[MATERIAL FOR THE TASK]
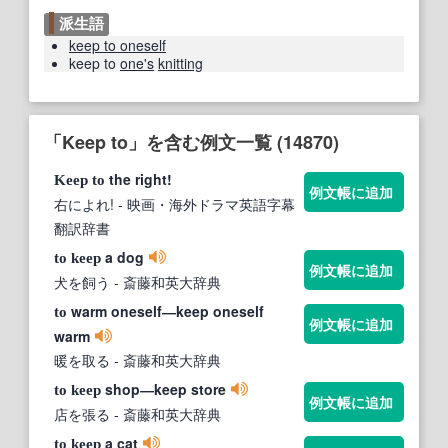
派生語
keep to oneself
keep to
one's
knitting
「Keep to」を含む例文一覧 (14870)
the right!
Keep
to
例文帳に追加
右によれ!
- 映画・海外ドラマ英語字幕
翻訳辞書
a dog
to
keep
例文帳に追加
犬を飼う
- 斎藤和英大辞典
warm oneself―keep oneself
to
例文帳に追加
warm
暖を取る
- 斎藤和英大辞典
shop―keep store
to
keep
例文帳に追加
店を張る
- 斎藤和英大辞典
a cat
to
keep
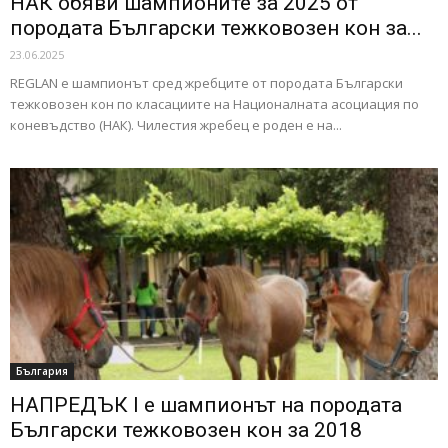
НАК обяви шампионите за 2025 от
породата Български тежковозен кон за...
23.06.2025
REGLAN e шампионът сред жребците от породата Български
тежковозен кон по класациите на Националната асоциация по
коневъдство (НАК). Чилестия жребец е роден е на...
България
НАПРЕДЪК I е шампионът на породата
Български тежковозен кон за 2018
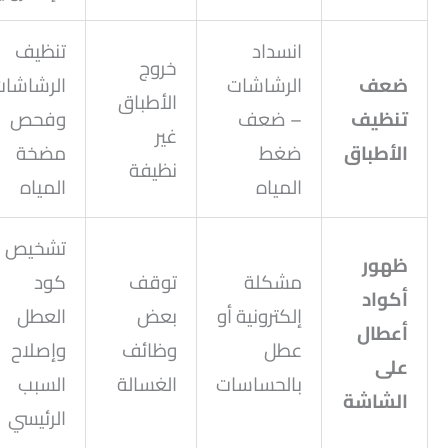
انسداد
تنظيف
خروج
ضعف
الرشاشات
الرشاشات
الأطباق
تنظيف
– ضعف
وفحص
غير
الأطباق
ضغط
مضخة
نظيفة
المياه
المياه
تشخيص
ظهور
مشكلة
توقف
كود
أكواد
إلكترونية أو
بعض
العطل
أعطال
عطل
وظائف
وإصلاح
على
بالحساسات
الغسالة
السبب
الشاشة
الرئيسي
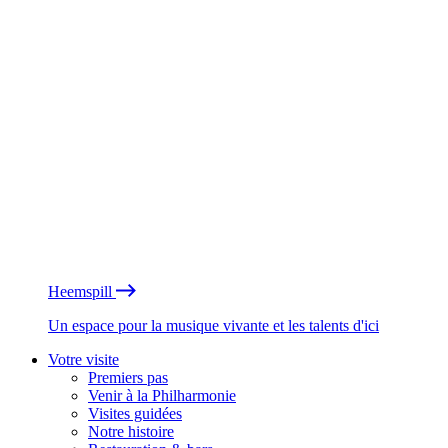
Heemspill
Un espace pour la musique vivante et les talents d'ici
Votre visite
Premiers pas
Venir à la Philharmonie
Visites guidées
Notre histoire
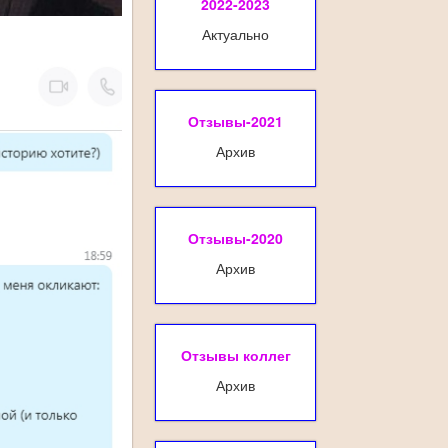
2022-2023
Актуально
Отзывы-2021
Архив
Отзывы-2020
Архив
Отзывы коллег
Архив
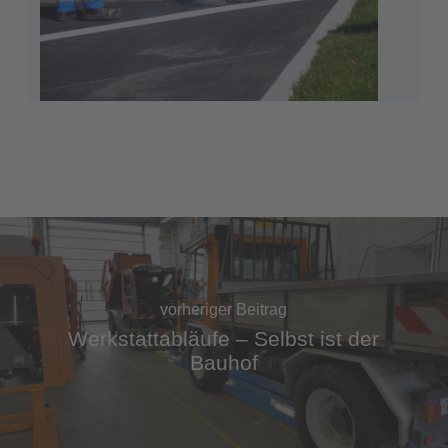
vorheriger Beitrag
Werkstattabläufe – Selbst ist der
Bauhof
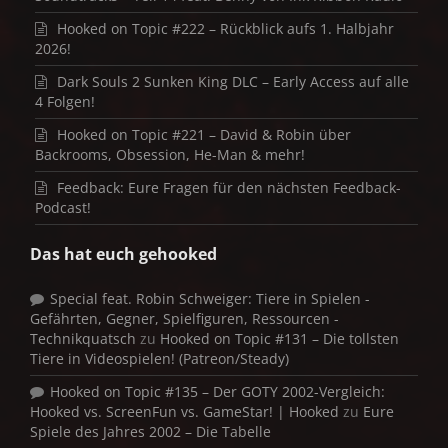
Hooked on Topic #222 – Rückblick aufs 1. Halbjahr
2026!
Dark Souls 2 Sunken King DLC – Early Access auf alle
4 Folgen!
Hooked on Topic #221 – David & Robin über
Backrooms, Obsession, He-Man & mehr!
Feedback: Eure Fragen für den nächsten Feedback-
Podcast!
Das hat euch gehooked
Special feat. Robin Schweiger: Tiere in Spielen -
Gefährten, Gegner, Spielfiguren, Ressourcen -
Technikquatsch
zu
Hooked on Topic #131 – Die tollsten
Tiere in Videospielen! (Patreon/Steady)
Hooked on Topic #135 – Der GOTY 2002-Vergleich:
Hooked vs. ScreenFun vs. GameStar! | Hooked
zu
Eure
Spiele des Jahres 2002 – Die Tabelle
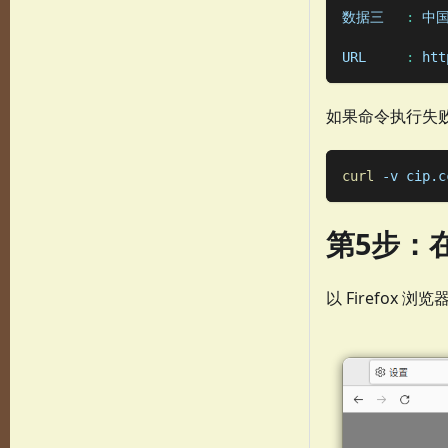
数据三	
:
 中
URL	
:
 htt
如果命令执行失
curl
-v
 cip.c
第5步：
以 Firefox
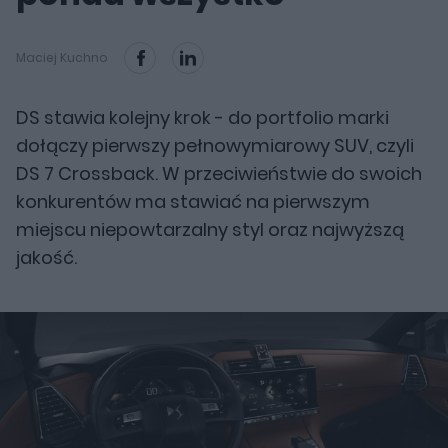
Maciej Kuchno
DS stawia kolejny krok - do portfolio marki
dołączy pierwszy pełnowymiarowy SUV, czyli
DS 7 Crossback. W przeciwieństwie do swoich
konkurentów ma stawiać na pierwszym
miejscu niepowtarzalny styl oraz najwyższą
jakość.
[/MATERIAL FOR THE TASK]
** WHAT YOU ARE ASKED TO DO **
Every entry above needs to be duplicated exactly, without its images.

** RESPONSE FOR THIS EXERCISE **
派生語
keep to oneself
keep to
one's
knitting
「Keep to」を含む例文一覧 (14870)
the right!
Keep
to
例文帳に追加
右によれ!
- 映画・海外ドラマ英語字幕
翻訳辞書
a dog
to
keep
例文帳に追加
犬を飼う
- 斎藤和英大辞典
warm oneself―keep oneself
to
例文帳に追加
warm
暖を取る
- 斎藤和英大辞典
shop―keep store
to
keep
例文帳に追加
店を張る
- 斎藤和英大辞典
a cat
to
keep
НАК обяви шампионите за 2025 от
породата Български тежковозен кон за...
23.06.2025
REGLAN e шампионът сред жребците от породата Български
тежковозен кон по класациите на Националната асоциация по
коневъдство (НАК). Чилестия жребец е роден е на...
България
НАПРЕДЪК I е шампионът на породата
Български тежковозен кон за 2018
انسداد
تنظيف
خروج
ضعف
الرشاشات
الرشاشات
الأطباق
تنظيف
– ضعف
وفحص
غير
الأطباق
ضغط
مضخة
نظيفة
المياه
المياه
تشخيص
ظهور
مشكلة
توقف
كود
أكواد
إلكترونية أو
بعض
العطل
أعطال
عطل
وظائف
وإصلاح
على
بالحساسات
الغسالة
السبب
الشاشة
الرئيسي
Heemspill
Un espace pour la musique vivante et les talents d'ici
Votre visite
Premiers pas
Venir à la Philharmonie
Visites guidées
Notre histoire
2022-2023
Актуально
Отзывы-2021
Архив
Отзывы-2020
Архив
Отзывы коллег
Архив
vorheriger Beitrag
Werkstattabläufe – Selbst ist der
Bauhof
Hooked on Topic #222 – Rückblick aufs 1. Halbjahr
2026!
Dark Souls 2 Sunken King DLC – Early Access auf alle
4 Folgen!
Hooked on Topic #221 – David & Robin über
Backrooms, Obsession, He-Man & mehr!
Feedback: Eure Fragen für den nächsten Feedback-
Podcast!
Das hat euch gehooked
Special feat. Robin Schweiger: Tiere in Spielen -
Gefährten, Gegner, Spielfiguren, Ressourcen -
Technikquatsch
zu
Hooked on Topic #131 – Die tollsten
Tiere in Videospielen! (Patreon/Steady)
Hooked on Topic #135 – Der GOTY 2002-Vergleich:
Hooked vs. ScreenFun vs. GameStar! | Hooked
zu
Eure
Spiele des Jahres 2002 – Die Tabelle
数据三	
:
 中
URL	
:
 htt
如果命令执行失
curl
-v
 cip.c
第5步：
以 Firefox
Maciej Kuchno
DS stawia kolejny krok - do portfolio marki
dołączy pierwszy pełnowymiarowy SUV, czyli
DS 7 Crossback. W przeciwieństwie do swoich
konkurentów ma stawiać na pierwszym
miejscu niepowtarzalny styl oraz najwyższą
jakość.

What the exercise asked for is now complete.